Though surgical interventions are effective in treating patients with severe obesity, approximately 50% will experience weight regain within the first 1.5-2 years. Pilot studies looking at a telephone-based cognitive behavioural therapy (Tele-CBT) for bariatric surgery patients have shown high levels of treatment satisfaction and improvements in eating pathology and psychological distress. Building off these studies, this large multisite randomized controlled trial study aimed to examine whether Tele-CBT delivered at 1-year post-surgery is efficacious in optimizing weight loss and improving physical and psychosocial functioning up to 3-years post-surgery.

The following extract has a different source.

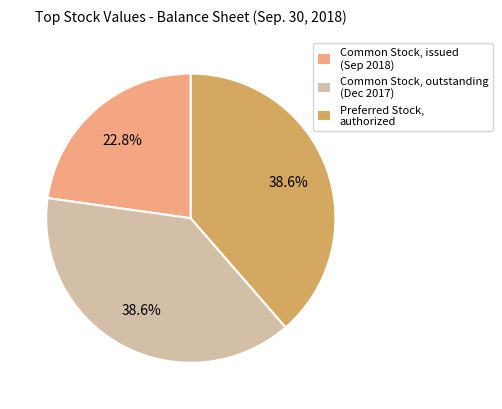

Between Common Stock, outstanding (Dec 2017) and Common Stock, issued (Sep 2018), which is larger?

Common Stock, outstanding (Dec 2017)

Participants were recruited from three Ontario Bariatric Centres of Excellence and randomized 1:1 to receive Tele-CBT or standard bariatric care. As part of this preliminary analysis, outcomes of Generalized Anxiety Disorder-7 (GAD-7), Patient Health Questionnaire-9 (PHQ-9), Emotional Eating Scale (EES), and Binge Eating Scale (BES) were measured at baseline, immediately post-intervention, and 3-months post-intervention. Linear mixed models were used to test the effect of intervention group, time, and group-by-time interaction for each outcome.
306 patients were included in the intention-to-treat analysis. Mean (SD) age of participants was 47.55 (9.98) years and 83.6% were female. There were significant decreases in mean GAD-7 (p < 0.001), PHQ-9 (p < 0.001), EES-Total (p < 0.001), and BES (p < 0.001) scores for the Tele-CBT group immediately post-intervention and 3-month follow-up when compared to baseline and the control group.
This large Tele-CBT trial clearly demonstrates that this intervention is effective for improving psychological distress and disordered eating for patients 1-year post-operative bariatric surgery.